Я покачал головой, выражая сочувствие:

— Мы не можем знать о наших детях все. Они всегда что-нибудь да скроют. Уверен, что Дерек не исключение. — Я попытался улыбнуться. — Есть вещи, которые хочется скрыть ото всех.

Агнесс молча рассматривала свой двор.

— Расскажите мне о Бретте, — попросил я. — Что его интересовало? Чем он любил заниматься?

— Он не был похож на других мальчишек. Он был… — Стокуэлл вдруг замолчала. — Хотите посмотреть на его фотографию?

— Конечно.

Агнесс извинилась, ушла, но быстро вернулась, держа в руках школьную фотографию сына в рамке.

— Выпускной класс. За четыре года до того, как он… именно таким я его и запомнила.

Бретт Стокуэлл был красивым юношей. Светлые волосы, зачесанные за уши, карие глаза, довольно чистая для парня его лет кожа. Утонченная, артистическая внешность. Такого человека никак не назовешь атлетом.

— Он был таким привлекательным, — прошептала хозяйка.

Агнесс забрала у меня фотографию и долго смотрела на нее, словно видела в первый раз.

— И так похож на своего отца. Весь в него. Борден был невысоким мужчиной, ростом, наверное, пять футов пять дюймов. И Бретт был таким же.

— Вы сказали, что ваш сын отличался от других мальчиков.

— Его мало интересовал спорт. Он никогда не играл в футбол и другие игры. Ему нравилось читать. И он любил кино. Но не такое, какое любят другие ребята. Ему нравились фильмы с подписями внизу.

— С субтитрами?

— Точно. Фильмы на иностранных языках. Он любил их смотреть. Его интересовали вещи, к которым другие ребята оставались равнодушны.

— Так это же хорошо. Нельзя, чтобы все были одинаковыми. Иначе как будет выглядеть наш мир? — Я отхлебнул лимонада.

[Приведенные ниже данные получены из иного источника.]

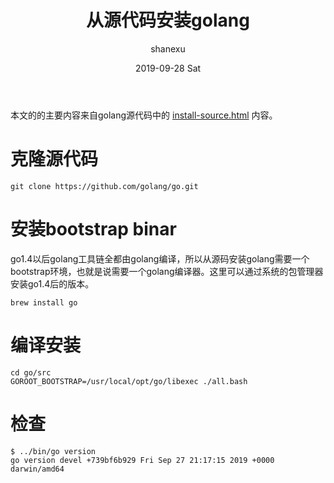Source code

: #+TITLE:       从源代码安装golang
#+AUTHOR:      shanexu
#+EMAIL:       xusheng0711@gmail.com
#+DATE:        2019-09-28 Sat
#+URI:         /blog/%y/%m/%d/install-golang-from-source
#+KEYWORDS:    golang
#+TAGS:        go
#+LANGUAGE:    en
#+OPTIONS:     H:3 num:nil toc:nil \n:nil ::t |:t ^:nil -:nil f:t *:t <:t
#+DESCRIPTION: how to install golang from source

本文的的主要内容来自golang源代码中的 [[https://github.com/golang/go/blob/master/doc/install-source.html][install-source.html]] 内容。

* 克隆源代码
   #+begin_src shell
git clone https://github.com/golang/go.git
   #+end_src

* 安装bootstrap binar
  go1.4以后golang工具链全都由golang编译，所以从源码安装golang需要一个bootstrap环境，也就是说需要一个golang编译器。这里可以通过系统的包管理器安装go1.4后的版本。
  #+begin_src shell
brew install go
  #+end_src
  
* 编译安装
  #+begin_src shell
cd go/src
GOROOT_BOOTSTRAP=/usr/local/opt/go/libexec ./all.bash
  #+end_src

* 检查
  #+begin_src text
$ ../bin/go version
go version devel +739bf6b929 Fri Sep 27 21:17:15 2019 +0000 darwin/amd64
  #+end_src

— И он любил писать, — продолжала Агнесс Стокуэлл. — Он постоянно что-то сочинял.

— А что писал? — спросил я.

— Ой, даже не знаю, как сказать. Когда был маленький, сын придумывал истории о других планетах. О людях, путешествующих во времени. А еще писал стихи. Сотни стихотворений. Почти без рифмы. Они не были похожи на те стихи, которые сочиняли во времена моего детства. В стихах Бретта вообще не было рифмы. Просто набор предложений.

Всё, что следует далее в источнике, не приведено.